Dominique Strauss-Kahn, auditionné récemment par le Sénat, a expliqué que le Fonds Monétaire International avait évalué le besoin de refinancement des banques, y compris des banques françaises, à un niveau plus important que ce qui avait été estimé dans un premier temps.
Pensez-vous que la situation du système bancaire français et européen est totalement apurée ?
Nous avons réalisé beaucoup de progrès dans les échanges d'informations entre superviseurs. La coopération active est la seule manière d'avoir une image fidèle de la situation. Il est satisfaisant d'observer une prise de conscience générale en la matière.
Sur la question des conflits d'intérêts, je ne suis pas sûr de pouvoir répondre à votre interrogation. Il s'agit d'une question de déontologie. Nous disposons en France d'une autorité de contrôle prudentiel essentiellement composée d'agents statutaires de la Banque de France, c'est-à-dire de quasi fonctionnaires qui y passent l'essentiel de leur carrière. Ils bénéficient donc d'une culture du service public et d'indépendance profondément ancrée dans leurs pratiques. Tous les pays n'ont pas la chance de pouvoir s'appuyer sur une telle tradition. Il convient de s'assurer du respect des règles déontologiques dans chaque pays pour limiter les risques de conflits d'intérêts.

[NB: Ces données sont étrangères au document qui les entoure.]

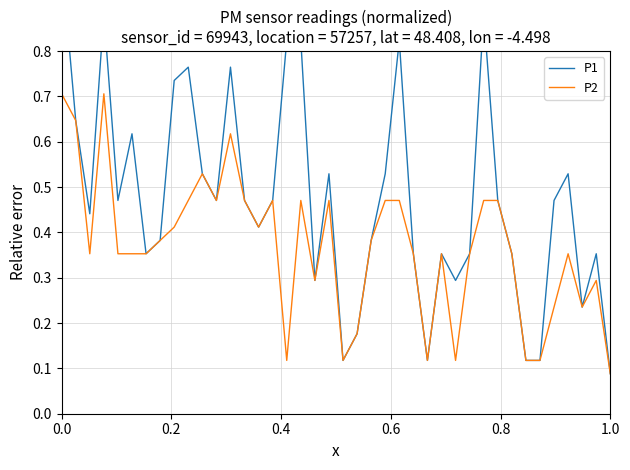

What is the highest value of the P2 series?

0.7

Enfin, je ne partage l'avis exprimé par Dominique Strauss-Kahn. Le FMI a toujours émis des avis pessimistes sur l'état de l'Europe. Le FMI avait raison de s'inquiéter du développement de bulles immobilières dans certains pays européens, insuffisamment couverts par des provisions.

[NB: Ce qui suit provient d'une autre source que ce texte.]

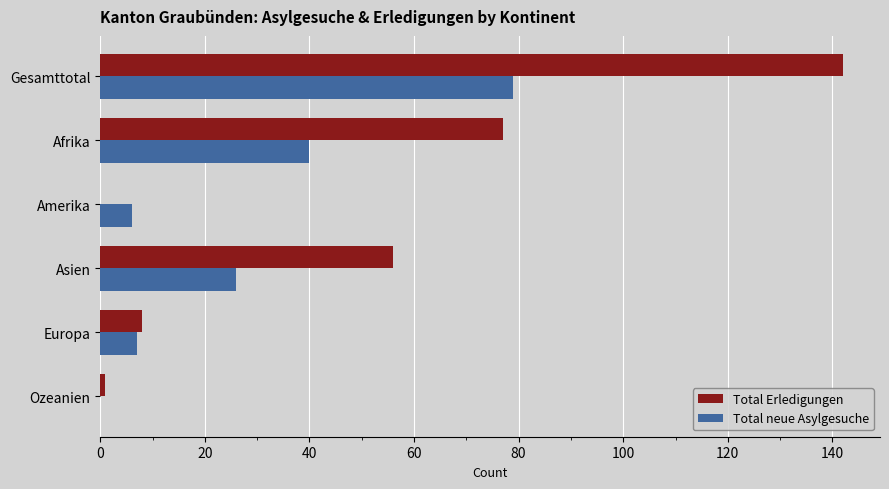

What is the average value of the Total neue Asylgesuche series?

26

Toutefois, le FMI a tort, de notre point de vue, de penser que les banques européennes sont moins capitalisées que les banques américaines. Je pense que nous avons trouvé, dans le monde actuel, un équilibre optimal entre le souci de recapitaliser les banques pour surmonter des accidents sans faire appel aux contribuables et l'objectif de ne pas exiger des ratios de capital trop élevés. En effet, cela risquerait d'entraîner une réduction du crédit et, in fine, un financement insuffisant de l'économie. Je recommande de conserver cet équilibre pour la prochaine décennie.

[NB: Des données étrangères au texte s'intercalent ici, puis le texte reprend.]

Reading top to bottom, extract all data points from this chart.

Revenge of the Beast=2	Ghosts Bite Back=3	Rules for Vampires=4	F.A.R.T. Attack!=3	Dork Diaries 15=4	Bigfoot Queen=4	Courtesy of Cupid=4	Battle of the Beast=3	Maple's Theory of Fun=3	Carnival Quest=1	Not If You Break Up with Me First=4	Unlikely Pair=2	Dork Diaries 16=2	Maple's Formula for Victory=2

Nous avons encore des progrès à réaliser dans la compensation du maximum de dérivés OTC, du suivi transparent de toutes les opérations, et du calibrage des exigences de marges sur dérivés. L'empilement des dérivés a été, à mon avis, un des facteurs déclenchant de l'épisode Lehmann Brothers.
Nous avons besoin d'une règle internationale sur le contrôle des dérivés. Elle est en cours d'élaboration et sera au point probablement avant la fin de l'année.
Les dernières questions figurent sur le questionnaire qui vous a été adressé. Nous attendons à présent de recevoir vos réponses détaillées sur chacune de ces questions.
Nous aurons certainement l'occasion de vous entendre de nouveau sur ce sujet.